╭──

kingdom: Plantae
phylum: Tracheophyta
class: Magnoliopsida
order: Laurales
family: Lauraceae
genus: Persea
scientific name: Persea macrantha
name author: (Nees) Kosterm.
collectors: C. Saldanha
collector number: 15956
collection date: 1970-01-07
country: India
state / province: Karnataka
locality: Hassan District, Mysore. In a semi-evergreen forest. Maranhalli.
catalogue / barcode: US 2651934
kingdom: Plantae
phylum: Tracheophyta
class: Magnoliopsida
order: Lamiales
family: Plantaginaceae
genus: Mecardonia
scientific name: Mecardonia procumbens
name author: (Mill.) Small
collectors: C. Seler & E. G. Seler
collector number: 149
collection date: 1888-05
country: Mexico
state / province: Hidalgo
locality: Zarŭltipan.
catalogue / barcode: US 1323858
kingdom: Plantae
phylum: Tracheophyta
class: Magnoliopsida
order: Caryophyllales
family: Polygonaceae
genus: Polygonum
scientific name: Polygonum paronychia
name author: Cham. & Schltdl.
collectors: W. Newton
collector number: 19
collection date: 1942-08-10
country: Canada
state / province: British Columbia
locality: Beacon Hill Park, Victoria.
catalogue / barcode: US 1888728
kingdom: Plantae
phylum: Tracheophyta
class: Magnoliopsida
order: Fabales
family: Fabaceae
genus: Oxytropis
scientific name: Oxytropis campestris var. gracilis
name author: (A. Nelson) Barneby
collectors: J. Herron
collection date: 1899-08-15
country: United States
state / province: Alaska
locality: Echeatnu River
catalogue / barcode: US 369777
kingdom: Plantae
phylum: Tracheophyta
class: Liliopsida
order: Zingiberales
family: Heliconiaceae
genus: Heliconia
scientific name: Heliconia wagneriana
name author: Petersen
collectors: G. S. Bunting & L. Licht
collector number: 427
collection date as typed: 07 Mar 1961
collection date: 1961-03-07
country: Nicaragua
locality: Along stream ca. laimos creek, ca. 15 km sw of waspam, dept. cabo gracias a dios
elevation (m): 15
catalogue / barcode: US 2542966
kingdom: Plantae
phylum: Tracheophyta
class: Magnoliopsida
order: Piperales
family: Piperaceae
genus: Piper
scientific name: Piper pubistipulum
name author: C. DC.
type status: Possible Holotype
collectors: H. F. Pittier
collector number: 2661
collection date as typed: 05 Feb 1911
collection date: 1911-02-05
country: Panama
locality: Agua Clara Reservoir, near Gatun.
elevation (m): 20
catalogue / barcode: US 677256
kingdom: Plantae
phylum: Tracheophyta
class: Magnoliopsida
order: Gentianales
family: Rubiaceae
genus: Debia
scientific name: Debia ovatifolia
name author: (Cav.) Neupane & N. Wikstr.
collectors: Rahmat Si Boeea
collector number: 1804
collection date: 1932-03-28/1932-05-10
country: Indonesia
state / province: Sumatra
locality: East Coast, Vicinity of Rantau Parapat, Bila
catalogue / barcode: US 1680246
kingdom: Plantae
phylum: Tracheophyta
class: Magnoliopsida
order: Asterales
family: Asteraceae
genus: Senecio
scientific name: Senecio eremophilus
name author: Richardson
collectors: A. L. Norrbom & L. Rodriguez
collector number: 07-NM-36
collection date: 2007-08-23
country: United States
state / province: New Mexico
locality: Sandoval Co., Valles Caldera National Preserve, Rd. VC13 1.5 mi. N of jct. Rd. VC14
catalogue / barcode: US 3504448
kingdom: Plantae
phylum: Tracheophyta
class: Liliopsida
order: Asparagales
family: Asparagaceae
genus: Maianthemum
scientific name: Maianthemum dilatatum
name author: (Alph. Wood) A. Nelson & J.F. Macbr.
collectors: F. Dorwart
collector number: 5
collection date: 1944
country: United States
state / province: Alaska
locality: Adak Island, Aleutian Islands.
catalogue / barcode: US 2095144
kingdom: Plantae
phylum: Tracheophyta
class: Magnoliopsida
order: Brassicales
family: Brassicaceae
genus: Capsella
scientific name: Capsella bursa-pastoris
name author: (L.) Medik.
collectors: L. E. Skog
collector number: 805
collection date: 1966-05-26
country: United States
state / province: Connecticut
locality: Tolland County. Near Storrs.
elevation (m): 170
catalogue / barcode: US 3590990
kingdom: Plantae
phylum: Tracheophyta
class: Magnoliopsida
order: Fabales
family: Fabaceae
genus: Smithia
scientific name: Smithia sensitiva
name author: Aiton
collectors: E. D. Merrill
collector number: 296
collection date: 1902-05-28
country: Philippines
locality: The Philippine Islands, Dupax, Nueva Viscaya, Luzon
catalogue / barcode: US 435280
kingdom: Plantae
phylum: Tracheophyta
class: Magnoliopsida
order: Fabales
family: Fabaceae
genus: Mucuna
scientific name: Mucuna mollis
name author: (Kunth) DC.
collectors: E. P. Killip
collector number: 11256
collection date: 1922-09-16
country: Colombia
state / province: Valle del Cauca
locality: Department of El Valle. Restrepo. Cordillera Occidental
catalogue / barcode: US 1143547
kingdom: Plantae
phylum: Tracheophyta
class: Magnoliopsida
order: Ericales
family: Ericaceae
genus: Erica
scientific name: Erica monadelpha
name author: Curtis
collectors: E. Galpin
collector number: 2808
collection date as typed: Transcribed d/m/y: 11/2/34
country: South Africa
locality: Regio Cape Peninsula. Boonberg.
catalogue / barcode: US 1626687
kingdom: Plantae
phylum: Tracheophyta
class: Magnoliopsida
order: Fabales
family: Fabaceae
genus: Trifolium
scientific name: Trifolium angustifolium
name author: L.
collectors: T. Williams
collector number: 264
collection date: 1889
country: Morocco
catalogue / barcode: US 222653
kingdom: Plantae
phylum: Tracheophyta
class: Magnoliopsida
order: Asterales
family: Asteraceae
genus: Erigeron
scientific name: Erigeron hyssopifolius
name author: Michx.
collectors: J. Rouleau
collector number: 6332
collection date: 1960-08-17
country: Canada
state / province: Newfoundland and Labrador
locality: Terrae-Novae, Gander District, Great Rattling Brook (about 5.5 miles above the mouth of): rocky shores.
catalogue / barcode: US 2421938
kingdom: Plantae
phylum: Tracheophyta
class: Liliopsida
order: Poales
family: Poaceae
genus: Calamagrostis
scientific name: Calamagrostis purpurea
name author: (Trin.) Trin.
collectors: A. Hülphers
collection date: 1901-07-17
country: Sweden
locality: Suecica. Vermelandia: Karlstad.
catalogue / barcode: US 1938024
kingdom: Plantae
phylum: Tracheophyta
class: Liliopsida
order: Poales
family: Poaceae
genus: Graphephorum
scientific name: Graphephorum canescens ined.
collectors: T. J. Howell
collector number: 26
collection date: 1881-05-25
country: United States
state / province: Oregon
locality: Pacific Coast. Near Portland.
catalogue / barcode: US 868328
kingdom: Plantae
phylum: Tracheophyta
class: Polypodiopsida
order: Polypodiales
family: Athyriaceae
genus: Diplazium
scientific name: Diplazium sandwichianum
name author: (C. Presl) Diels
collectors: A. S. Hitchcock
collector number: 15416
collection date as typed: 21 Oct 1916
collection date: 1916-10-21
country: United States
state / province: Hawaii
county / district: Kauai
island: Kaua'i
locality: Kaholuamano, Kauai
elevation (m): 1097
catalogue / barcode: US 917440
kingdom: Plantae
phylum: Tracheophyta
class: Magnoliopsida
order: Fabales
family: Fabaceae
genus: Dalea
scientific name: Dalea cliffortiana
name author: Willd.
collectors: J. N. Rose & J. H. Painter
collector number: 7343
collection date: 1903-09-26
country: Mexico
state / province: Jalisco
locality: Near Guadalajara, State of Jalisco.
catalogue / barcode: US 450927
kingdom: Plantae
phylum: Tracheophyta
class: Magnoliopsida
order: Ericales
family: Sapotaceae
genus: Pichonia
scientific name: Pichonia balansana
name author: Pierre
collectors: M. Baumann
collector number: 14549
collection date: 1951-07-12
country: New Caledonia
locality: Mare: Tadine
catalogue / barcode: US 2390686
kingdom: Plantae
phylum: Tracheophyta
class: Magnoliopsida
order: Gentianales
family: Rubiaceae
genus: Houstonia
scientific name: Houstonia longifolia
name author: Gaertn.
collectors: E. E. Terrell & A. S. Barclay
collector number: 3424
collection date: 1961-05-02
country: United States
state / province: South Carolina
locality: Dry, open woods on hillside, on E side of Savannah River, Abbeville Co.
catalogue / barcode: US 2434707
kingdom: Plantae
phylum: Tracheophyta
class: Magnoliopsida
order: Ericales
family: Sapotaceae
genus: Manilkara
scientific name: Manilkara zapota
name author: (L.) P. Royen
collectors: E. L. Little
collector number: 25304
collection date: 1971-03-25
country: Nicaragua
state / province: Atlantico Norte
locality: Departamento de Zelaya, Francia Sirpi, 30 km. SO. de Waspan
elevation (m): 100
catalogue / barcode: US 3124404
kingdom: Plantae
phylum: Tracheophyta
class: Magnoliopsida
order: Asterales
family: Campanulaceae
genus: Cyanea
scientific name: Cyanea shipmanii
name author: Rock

╰──

Revise the part that opens with the line containing "state / province: Jalisco" and closes with the line containing "genus: Houstonia", changing every "catalogue / barcode" to "catalog number" and leaving all else as it stands. Give only those lines.

state / province: Jalisco
locality: Near Guadalajara, State of Jalisco.
catalog number: US 450927
kingdom: Plantae
phylum: Tracheophyta
class: Magnoliopsida
order: Ericales
family: Sapotaceae
genus: Pichonia
scientific name: Pichonia balansana
name author: Pierre
collectors: M. Baumann
collector number: 14549
collection date: 1951-07-12
country: New Caledonia
locality: Mare: Tadine
catalog number: US 2390686
kingdom: Plantae
phylum: Tracheophyta
class: Magnoliopsida
order: Gentianales
family: Rubiaceae
genus: Houstonia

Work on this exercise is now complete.